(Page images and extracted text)
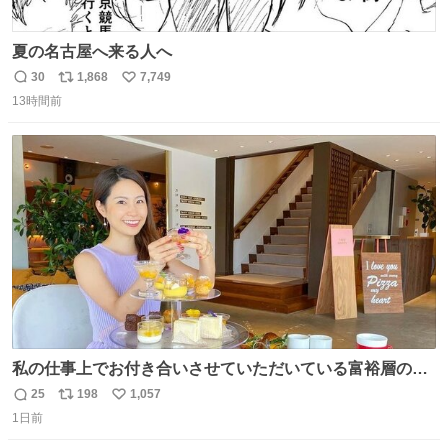
夏の名古屋へ来る人へ
30
1,868
7,749
返
リ
い
13時間前
信
ポ
い
数
ス
ね
ト
数
数
私の仕事上でお付き合いさせていただいている富裕層の社
長さん達は、こんな事しない。 こんな自慢は一切しない
25
198
1,057
返
リ
い
し、なんなら表に出てこない。 自分に自信がない半端モン
1日前
信
ポ
い
はブランドで自分を飾りキラキラ自慢をする。 #折田楓
数
ス
ね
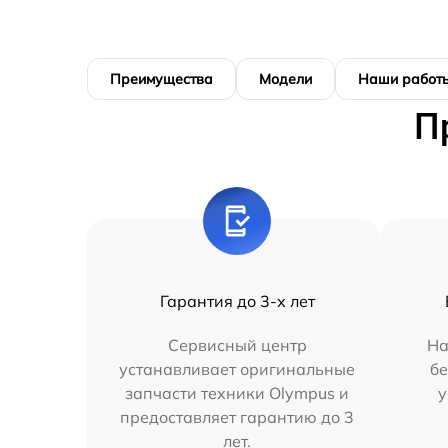
Преимущества
Модели
Наши работ
П
Гарантия до 3-х лет
Сервисный центр
На
устанавливает оригинальные
бе
запчасти техники Olympus и
у
предоставляет гарантию до 3
лет.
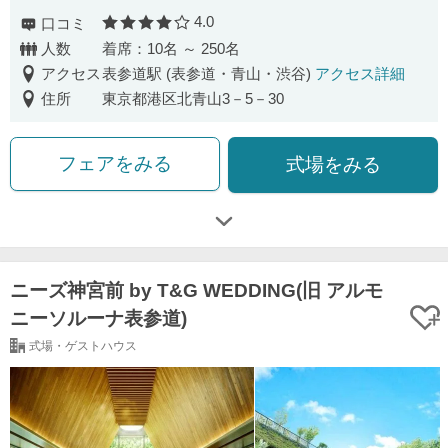
4.0
口コミ
口コミ評価
人数
着席：10名 ～ 250名
アクセス
表参道駅 (表参道・青山・渋谷)
アクセス詳細
住所
東京都港区北青山3－5－30
フェアをみる
式場をみる
ニーズ神宮前 by T&G WEDDING(旧 アルモ
ニーソルーナ表参道)
式場・ゲストハウス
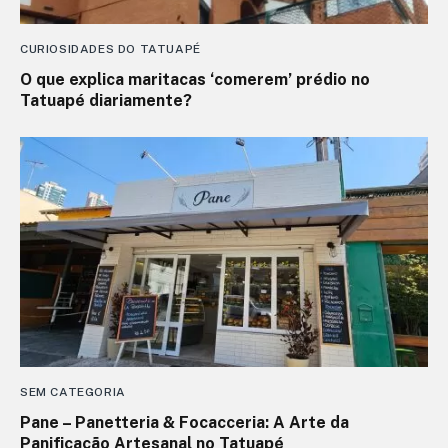
CURIOSIDADES DO TATUAPÉ
O que explica maritacas ‘comerem’ prédio no
Tatuapé diariamente?
SEM CATEGORIA
Pane – Panetteria & Focacceria: A Arte da
Panificação Artesanal no Tatuapé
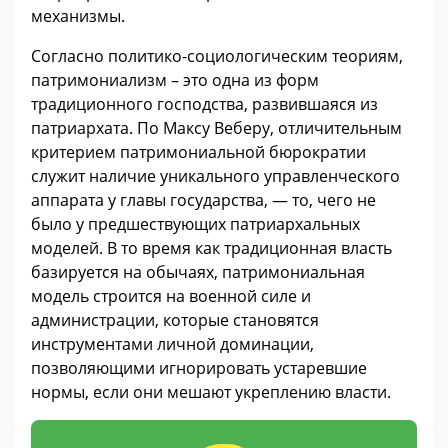
механизмы.
Согласно политико-социологическим теориям,
патримониализм – это одна из форм
традиционного господства, развившаяся из
патриархата. По Максу Веберу, отличительным
критерием патримониальной бюрократии
служит наличие уникального управленческого
аппарата у главы государства, — то, чего не
было у предшествующих патриархальных
моделей. В то время как традиционная власть
базируется на обычаях, патримониальная
модель строится на военной силе и
администрации, которые становятся
инструментами личной доминации,
позволяющими игнорировать устаревшие
нормы, если они мешают укреплению власти.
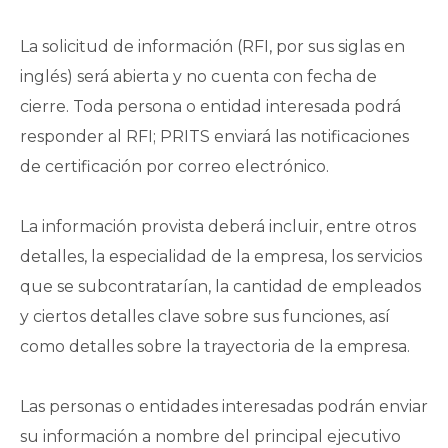
La solicitud de información (RFI, por sus siglas en
inglés) será abierta y no cuenta con fecha de
cierre. Toda persona o entidad interesada podrá
responder al RFI; PRITS enviará las notificaciones
de certificación por correo electrónico.
La información provista deberá incluir, entre otros
detalles, la especialidad de la empresa, los servicios
que se subcontratarían, la cantidad de empleados
y ciertos detalles clave sobre sus funciones, así
como detalles sobre la trayectoria de la empresa.
Las personas o entidades interesadas podrán enviar
su información a nombre del principal ejecutivo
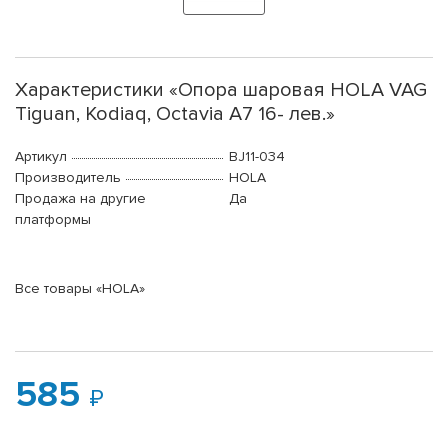
Характеристики «Опора шаровая HOLA VAG
Tiguan, Kodiaq, Octavia A7 16- лев.»
Артикул
BJ11-034
Производитель
HOLA
Продажа на другие
Да
платформы
Все товары «HOLA»
585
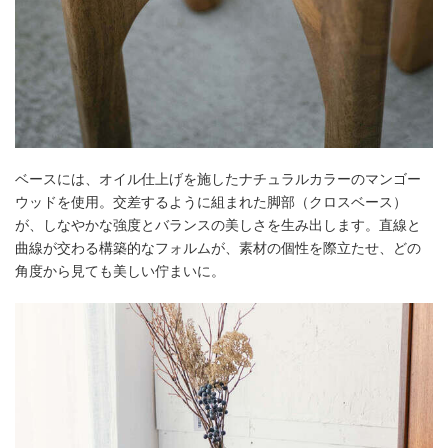
ベースには、オイル仕上げを施したナチュラルカラーのマンゴー
ウッドを使用。交差するように組まれた脚部（クロスベース）
が、しなやかな強度とバランスの美しさを生み出します。直線と
曲線が交わる構築的なフォルムが、素材の個性を際立たせ、どの
角度から見ても美しい佇まいに。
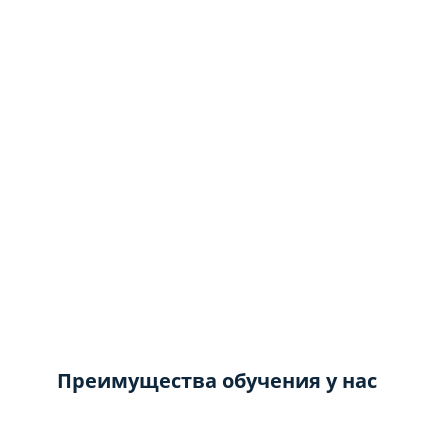
Преимущества обучения у нас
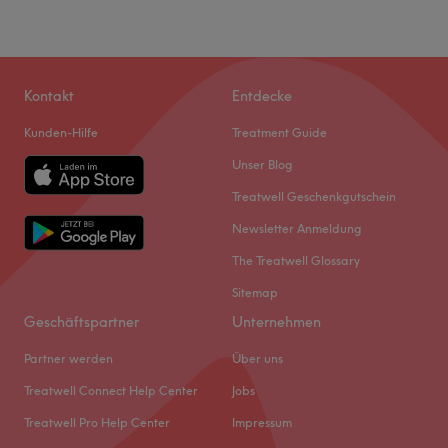
Kontakt
Entdecke
Kunden-Hilfe
Treatment Guide
Unser Blog
Treatwell Geschenkgutschein
Newsletter Anmeldung
The Treatwell Glossary
Sitemap
Geschäftspartner
Unternehmen
Partner werden
Über uns
Treatwell Connect Help Center
Jobs
Treatwell Pro Help Center
Impressum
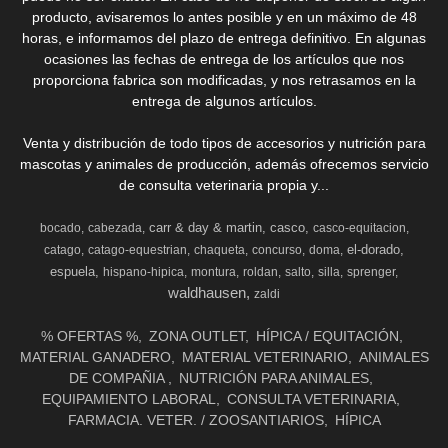
producto, avisaremos lo antes posible y en un máximo de 48
horas, e informamos del plazo de entrega definitivo. En algunas
ocasiones las fechas de entrega de los artículos que nos
proporciona fabrica son modificadas, y nos retrasamos en la
entrega de algunos artículos.
Venta y distribución de todo tipos de accesorios y nutrición para
mascotas y animales de producción, además ofrecemos servicio
de consulta veterinaria propia y...
carr & day & martin
casco
bocado
cabezada
casco-equitacion
el-dorado
catago
catago-equestrian
chaqueta
concurso
doma
espuela
hispano-hipica
montura
roldan
salto
silla
sprenger
waldhausen
zaldi
% OFERTAS %
ZONA OUTLET
HÍPICA / EQUITACIÓN
MATERIAL GANADERO
MATERIAL VETERINARIO
ANIMALES
DE COMPAÑIA
NUTRICIÓN PARA ANIMALES
EQUIPAMIENTO LABORAL
CONSULTA VETERINARIA
FARMACIA. VETER. / ZOOSANTIARIOS
HÍPICA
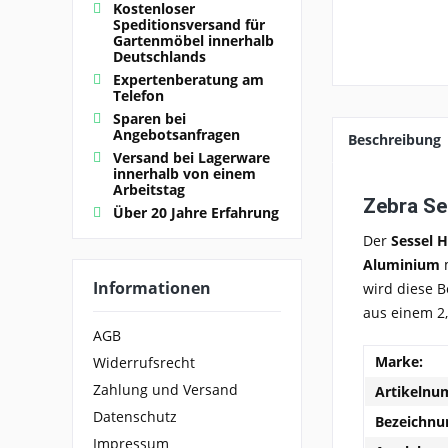
Kostenloser
Speditionsversand für
Gartenmöbel innerhalb
Deutschlands
Expertenberatung am
Telefon
Sparen bei
Angebotsanfragen
Beschreibung
Versand bei Lagerware
innerhalb von einem
Arbeitstag
Zebra Se
Über 20 Jahre Erfahrung
Der
Sessel H
Aluminium
m
Informationen
wird diese B
aus einem 2
AGB
Marke:
Widerrufsrecht
Zahlung und Versand
Artikelnu
Datenschutz
Bezeichnu
Impressum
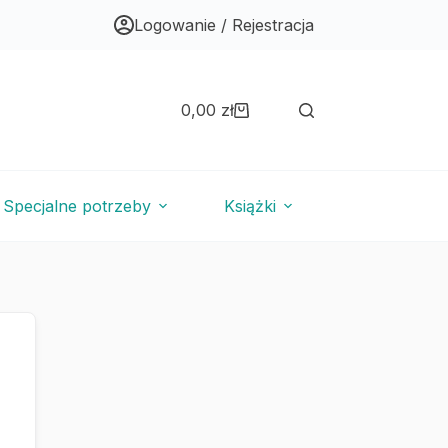
Logowanie / Rejestracja
0,00
zł
Koszyk
Specjalne potrzeby
Książki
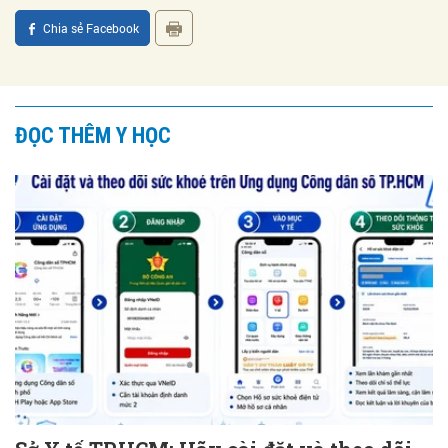
Chia sẻ Facebook
ĐỌC THÊM Y HỌC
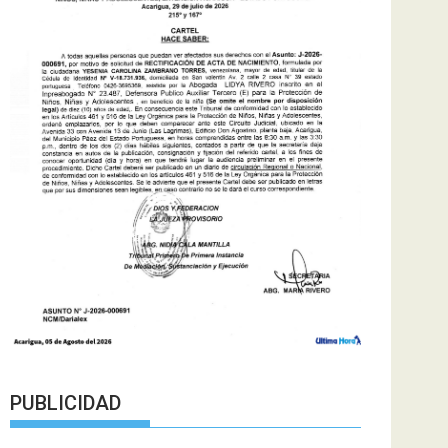
PUBLICIDAD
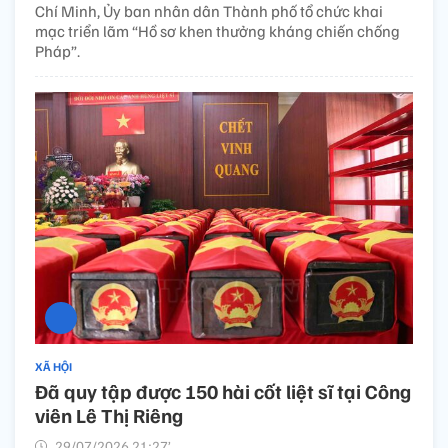
Chí Minh, Ủy ban nhân dân Thành phố tổ chức khai
mạc triển lãm “Hồ sơ khen thưởng kháng chiến chống
Pháp”.
XÃ HỘI
Đã quy tập được 150 hài cốt liệt sĩ tại Công
viên Lê Thị Riêng
29/07/2026 21:27’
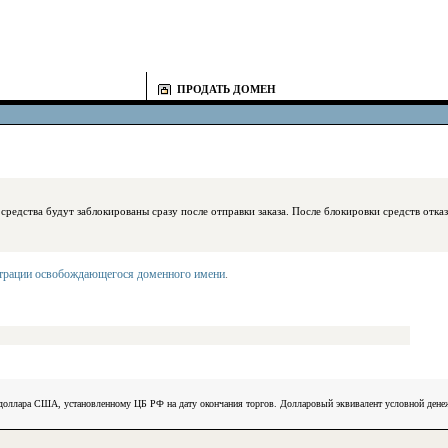
ПРОДАТЬ ДОМЕН
блокированы сразу после отправки заказа. После блокировки средств отказаться
страции освобождающегося доменного имени
.
) доллара США, установленному ЦБ РФ на дату окончания торгов. Долларовый эквивалент условной ден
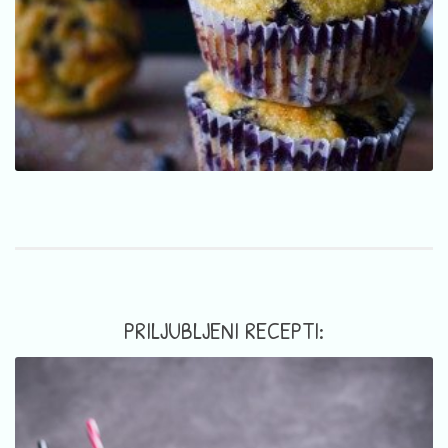
PRILJUBLJENI RECEPTI:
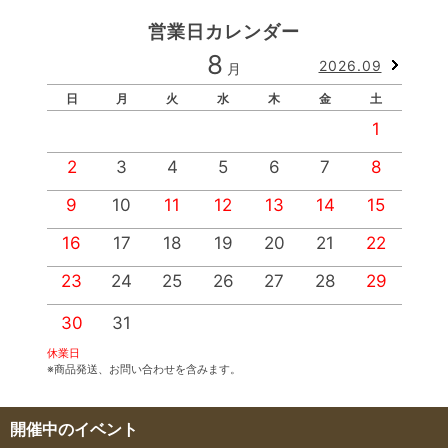
営業日カレンダー
8
2026.09
月
日
月
火
水
木
金
土
1
2
3
4
5
6
7
8
9
10
11
12
13
14
15
1
16
17
18
19
20
21
22
2
23
24
25
26
27
28
29
2
30
31
休業日
※商品発送、お問い合わせを含みます。
開催中のイベント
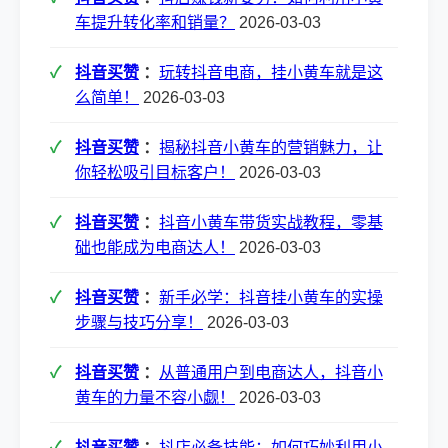
车提升转化率和销量？
2026-03-03
抖音买赞
：
玩转抖音电商，挂小黄车就是这
么简单！
2026-03-03
抖音买赞
：
揭秘抖音小黄车的营销魅力，让
你轻松吸引目标客户！
2026-03-03
抖音买赞
：
抖音小黄车带货实战教程，零基
础也能成为电商达人！
2026-03-03
抖音买赞
：
新手必学：抖音挂小黄车的实操
步骤与技巧分享！
2026-03-03
抖音买赞
：
从普通用户到电商达人，抖音小
黄车的力量不容小觑！
2026-03-03
抖音买赞
：
抖店必备技能：如何巧妙利用小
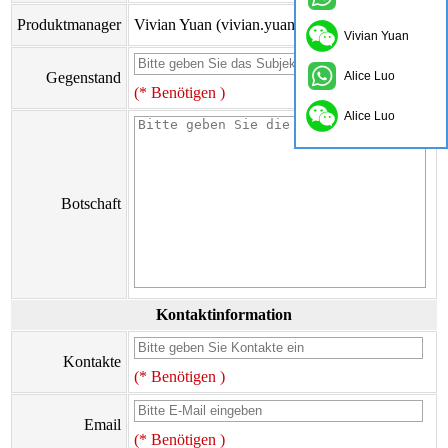
Produktmanager
Vivian Yuan (vivian.yuan@onflyingcn.com)
Vivian Yuan
Gegenstand
Alice Luo
(* Benötigen )
Alice Luo
Botschaft
Kontaktinformation
Kontakte
(* Benötigen )
Email
(* Benötigen )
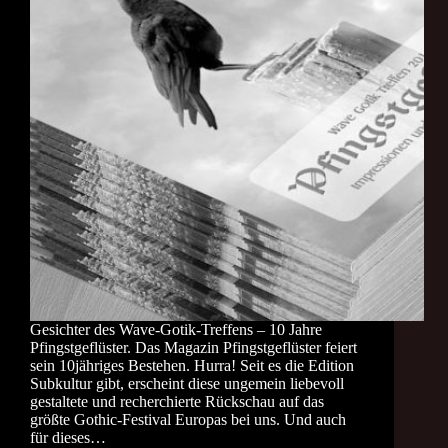
Gesichter des Wave-Gotik-Treffens – 10 Jahre
Pfingstgeflüster. Das Magazin Pfingstgeflüster feiert
sein 10jähriges Bestehen. Hurra! Seit es die Edition
Subkultur gibt, erscheint diese ungemein liebevoll
gestaltete und recherchierte Rückschau auf das
größte Gothic-Festival Europas bei uns. Und auch
für dieses…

Job item
Report every line of the data above that contains the string "entrega" by copying it in full.

Response for this exercise
horas, e informamos del plazo de entrega definitivo. En algunas
ocasiones las fechas de entrega de los artículos que nos
entrega de algunos artículos.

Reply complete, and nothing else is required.